Ella lo miró fijamente. Trataba de adivinar cual era su postura más allá de lo que se limitaba a ser una exposición puramente política.
—¿Y tú, Shalef, te consideras un afortunado por poder disfrutar lo mejor de los dos mundos o te sientes muchas veces atrapado entre los dos?
—Acepto mi herencia árabe, puesto que ese fue el deseo de mi padre.
—Y cuando te cases, ¿seguirás la tradición islámica de tomar más de una mujer?
—Espero escoger a una mujer que me ame de tal modo que no me sea necesario buscar otra esposa.
—Pero, ¿y que hay de tu amor por ella?
—Tienes alguna duda sobre que pueda hacer feliz a una mujer —dijo él, divertido ante semejante insinuación.
—Sexo es sólo una de las muchas cosas importantes del matrimonio. Tiene que haber además comprensión, apoyo emocional y, sobre todo, amor.
—Muchas mujeres renunciarían a esas tres cosas si en su lugar hubiera riqueza, y una posición social.
—Eres un cínico —-le replicó y recogió la burla que expresaban sus ojos.
—Tengo muchas razones para serlo.
A ella no le cabía duda de eso. Muchas mujeres revoloteaban a su alrededor como polillas encandiladas por un bombilla. Sin embargo, muy pocas se interesaban realmente por él. Era su riqueza lo que resultaba realmente atractivo, las joyas que podrían tener, el prestigio social, sólo por el módico precio de un pequeño intercambio sexual.
La residencia de caza se hizo rápidamente visible, lo que sorprendió a Kristi.
—El tiempo vuela cuando uno se está divirtiendo de verdad —dijo él, con sorna y ella le hizo un pequeño gesto de burla—. Primero comeremos y luego, si quieres, puedes venir a ver cómo se amaestra a los halcones.
—Pájaros en cautividad, marcados y encadenados —dijo ella con ironía.
—Pero que cuando los dejas libres se limitan a dibujar con su vuelo un pequeño círculo en el aire y regresan puntualmente con su amo —dijo él y detuvo el coche—. Tienen un lugar agradable para vivir, están bien alimentados y llevan una vida infinitamente más agradable que la que tendrían en libertad.
__Es una pena que no puedan comunicarse con nosotros.

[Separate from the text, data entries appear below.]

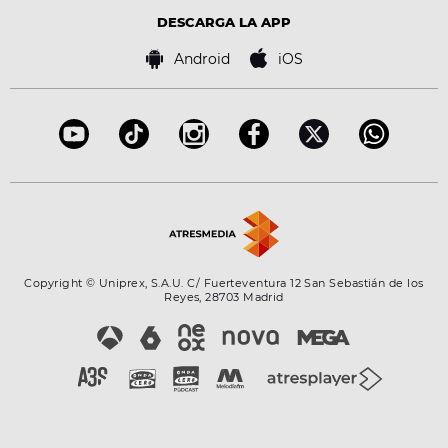
Virales
Advertencia legal
Tecnología
DESCARGA LA APP
Política de cookies
Famosos
Bases de concursos
Android
iOS
Accesibilidad
Configuración de la privacidad
Copyright © Uniprex, S.A.U. C/ Fuerteventura 12 San Sebastián de los
Reyes, 28703 Madrid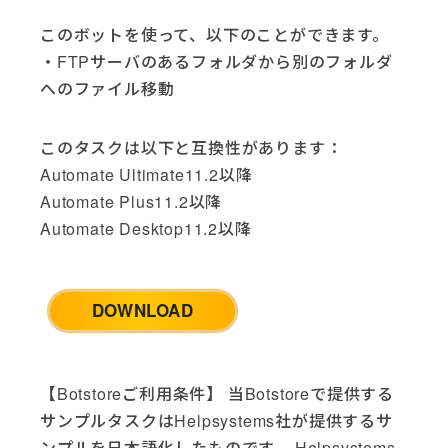
Google (3)
このボットを使って、以下のことができます。
Google Analytics (2)
・FTPサーバのあるフォルダから別のフォルダ
Google Drive (6)
へのファイル移動
Google Sheets (2)
HTTP (1)
HubSpot (4)
このタスクは以下と互換性があります：
IBM i (4)
Automate Ultimate11.2以降
Jira Cloud (2)
Automate Plus11.2以降
LinkedIn (2)
Automate Desktop11.2以降
McAfee AntiVirus (1)
Microsoft Dynamics (1)
Microsoft Excel (9)
DOWNLOAD
Microsoft Office (5)
Microsoft SQL Server (2)
Microsoft Teams (1)
【Botstoreご利用条件】 当Botstoreで提供する
Microsoft Windows (5)
サンプルタスクはHelpsystems社が提供するサ
Opsgenie (3)
ンプルを日本語化したものです。 Helpsystems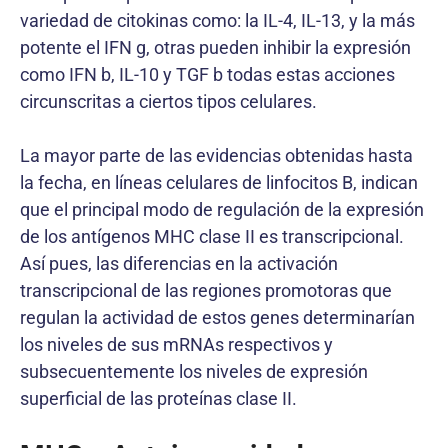
variedad de citokinas como: la IL-4, IL-13, y la más
potente el IFN g, otras pueden inhibir la expresión
como IFN b, IL-10 y TGF b todas estas acciones
circunscritas a ciertos tipos celulares.
La mayor parte de las evidencias obtenidas hasta
la fecha, en líneas celulares de linfocitos B, indican
que el principal modo de regulación de la expresión
de los antígenos MHC clase II es transcripcional.
Así pues, las diferencias en la activación
transcripcional de las regiones promotoras que
regulan la actividad de estos genes determinarían
los niveles de sus mRNAs respectivos y
subsecuentemente los niveles de expresión
superficial de las proteínas clase II.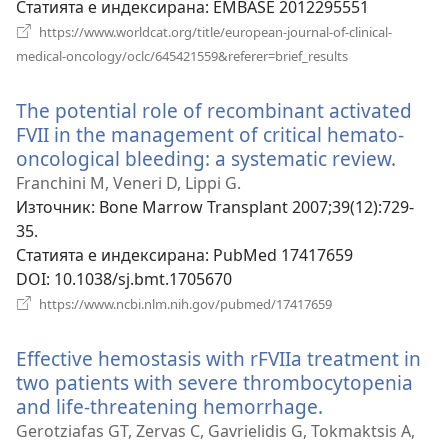
Статията е индексирана
‎: EMBASE 2012295551
https://www.worldcat.org/title/european-journal-of-clinical-
(отваря
medical-oncology/oclc/645421559&referer=brief_results
нов
прозорец)
The potential role of recombinant activated
FVII in the management of critical hemato-
oncological bleeding: a systematic review.
(отва
нов
Franchini M, Veneri D, Lippi G.
проз
Източник
‎: Bone Marrow Transplant 2007;39(12):729-
35.
Статията е индексирана
‎: PubMed 17417659
DOI
‎: 10.1038/sj.bmt.1705670
(отваря
https://www.ncbi.nlm.nih.gov/pubmed/17417659
нов
прозорец)
Effective hemostasis with rFVIIa treatment in
two patients with severe thrombocytopenia
and life-threatening hemorrhage.
(отваря
нов
Gerotziafas GT, Zervas C, Gavrielidis G, Tokmaktsis A,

Tal vez contarían una historia muy diferente.
—O tal vez no.
Él paró el motor del coche.                             .
—Eres un formidable estratega —le dijo Kristi—. En el campo de batalla de los negocios debes de ser un adversario diabólico.
—En cualquier campo de batalla —dijo suavemente Shalef. Ella tuvo que reprimir un escalofrío. Sin duda habría pocos hombres o mujeres que pudieran superarlo en algo.